Il Consumer Spot Price (CSP) di Nucor, produttore con sede a Charlotte, North Carolina – ovvero il prezzo base pubblicato applicato ai coils a caldo (HRC) in tutti i suoi impianti regionali – è stato riportato nella giornata di ieri in aumento per la ventesima settimana consecutiva, con un ulteriore rialzo di 10 $/nt a 1.105 $/nt (1.218 $/t), pari a 55,25 $/cwt, rispetto ai 1.095 $/nt (1.207 $/t), pari a 54,75 $/cwt, di una settimana prima.
Anche il prezzo base di California Steel Industries (CSI), società controllata da Nucor, è aumentato di altri 10 $/nt, portandosi a 1.155 $/nt (1.273 $/t), pari a 57,75 $/cwt, rispetto ai 1.145 $/nt (1.262 $/t), pari a 57,25 $/cwt, di sette giorni prima.
Fonti di mercato hanno riferito a SteelOrbis che gli aumenti del CSP di Nucor sono dovuti principalmente alla persistente solidità dei mercati statunitensi dell’acciaio finito, conseguenza della forte riduzione delle importazioni globali di acciaio finito – effetto dei dazi sull’acciaio previsti dalla Section 232 ancora in vigore – che hanno ridotto l’import di acciaio finito di quasi il 30% rispetto ai livelli dell’anno precedente.

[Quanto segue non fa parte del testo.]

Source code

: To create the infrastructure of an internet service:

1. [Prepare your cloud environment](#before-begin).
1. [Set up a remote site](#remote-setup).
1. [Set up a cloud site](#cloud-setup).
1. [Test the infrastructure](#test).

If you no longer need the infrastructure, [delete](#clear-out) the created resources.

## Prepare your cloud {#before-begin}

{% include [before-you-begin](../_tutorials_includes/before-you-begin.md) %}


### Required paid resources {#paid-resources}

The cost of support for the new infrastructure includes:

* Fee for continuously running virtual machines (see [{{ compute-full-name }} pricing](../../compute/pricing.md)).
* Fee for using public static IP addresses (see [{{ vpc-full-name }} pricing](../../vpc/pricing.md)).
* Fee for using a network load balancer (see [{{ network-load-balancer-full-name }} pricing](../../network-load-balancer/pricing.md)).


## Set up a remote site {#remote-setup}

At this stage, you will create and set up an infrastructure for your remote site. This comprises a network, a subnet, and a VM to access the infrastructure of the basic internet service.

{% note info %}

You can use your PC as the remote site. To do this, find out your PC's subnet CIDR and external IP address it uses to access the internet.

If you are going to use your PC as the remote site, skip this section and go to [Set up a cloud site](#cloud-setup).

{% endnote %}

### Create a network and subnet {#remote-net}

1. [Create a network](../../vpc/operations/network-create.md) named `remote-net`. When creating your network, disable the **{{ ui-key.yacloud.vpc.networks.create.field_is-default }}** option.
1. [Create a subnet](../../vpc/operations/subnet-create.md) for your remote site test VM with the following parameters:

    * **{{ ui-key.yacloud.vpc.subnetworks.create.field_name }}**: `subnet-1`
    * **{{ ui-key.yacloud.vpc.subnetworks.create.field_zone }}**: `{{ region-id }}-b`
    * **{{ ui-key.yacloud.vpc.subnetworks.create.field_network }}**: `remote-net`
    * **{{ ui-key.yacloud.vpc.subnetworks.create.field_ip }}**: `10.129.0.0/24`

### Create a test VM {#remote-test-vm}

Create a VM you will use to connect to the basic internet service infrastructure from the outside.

Operatori del settore hanno inoltre segnalato a SteelOrbis che l’aumento dei costi energetici sta contribuendo alla tenuta dei prezzi dell’acciaio finito. Il blocco statunitense nello Stretto di Hormuz, in corso dal 13 aprile, continua a mantenere elevati i prezzi globali del petrolio, poiché circa il 20% delle forniture mondiali di greggio transita attraverso quest’area contesa. Attualmente, il greggio West Texas Intermediate (WTI) viene scambiato a 91-94 $/barile, in calo rispetto ai 93,00-94,50 $/barile di una settimana fa. Nonostante le continue oscillazioni settimanali del WTI, i prezzi restano su livelli che non si registravano dall’inizio del 2022.
Con le disponibilità ancora ridotte a causa della scarsità di importazioni, le fonti hanno indicato che gli impianti statunitensi continuano a produrre a livelli superiori all’80% della capacità, nel tentativo di compensare le carenze dell’offerta locale. Inoltre, poiché la produzione degli impianti supera ora livelli che non si vedevano dal 2021, anche gli elevati prezzi delle materie prime, in particolare del rottame ferroso domestico, continuano a sostenere le quotazioni degli acciai piani.
Gli operatori del mercato statunitense del rottame ferroso domestico continuano ad attendersi un andamento perlopiù laterale nel mese di giugno, anche se alcuni hanno iniziato a esprimere sentiment ribassista dopo il weekend del Memorial Day. In particolare, alcuni indicano il rottame frantumato come possibile segmento in calo di 10-20 $/gt, a causa dei consistenti flussi verso i depositi di approvvigionamento.
Nel mercato spot settimanale degli HRC, il prezzo medio di SteelOrbis per gli HRC ha chiuso la settimana terminata il 29 maggio in aumento di 12 $/nt a 1.097 $/nt (1.209 $/t), pari a 54,75 $/cwt, rispetto ai 1.085 $/nt (1.196 $/t), pari a 54,25 $/cwt, su base FOB, di una settimana prima.
Le disponibilità spot di acciaio finito negli Stati Uniti sono rimaste recentemente sotto pressione a causa della persistente scarsità di importazioni di acciaio, conseguenza dei dazi all’import del 50% sull’acciaio previsti dalla Section 232, introdotti dal presidente statunitense Trump nel giugno 2025.
Dalla fine di ottobre, quando i prezzi CSP hanno iniziato una crescita settimanale costante dopo un periodo di otto settimane di stabilità a 875 $/nt, il CSP di Nucor è aumentato del 26,3%.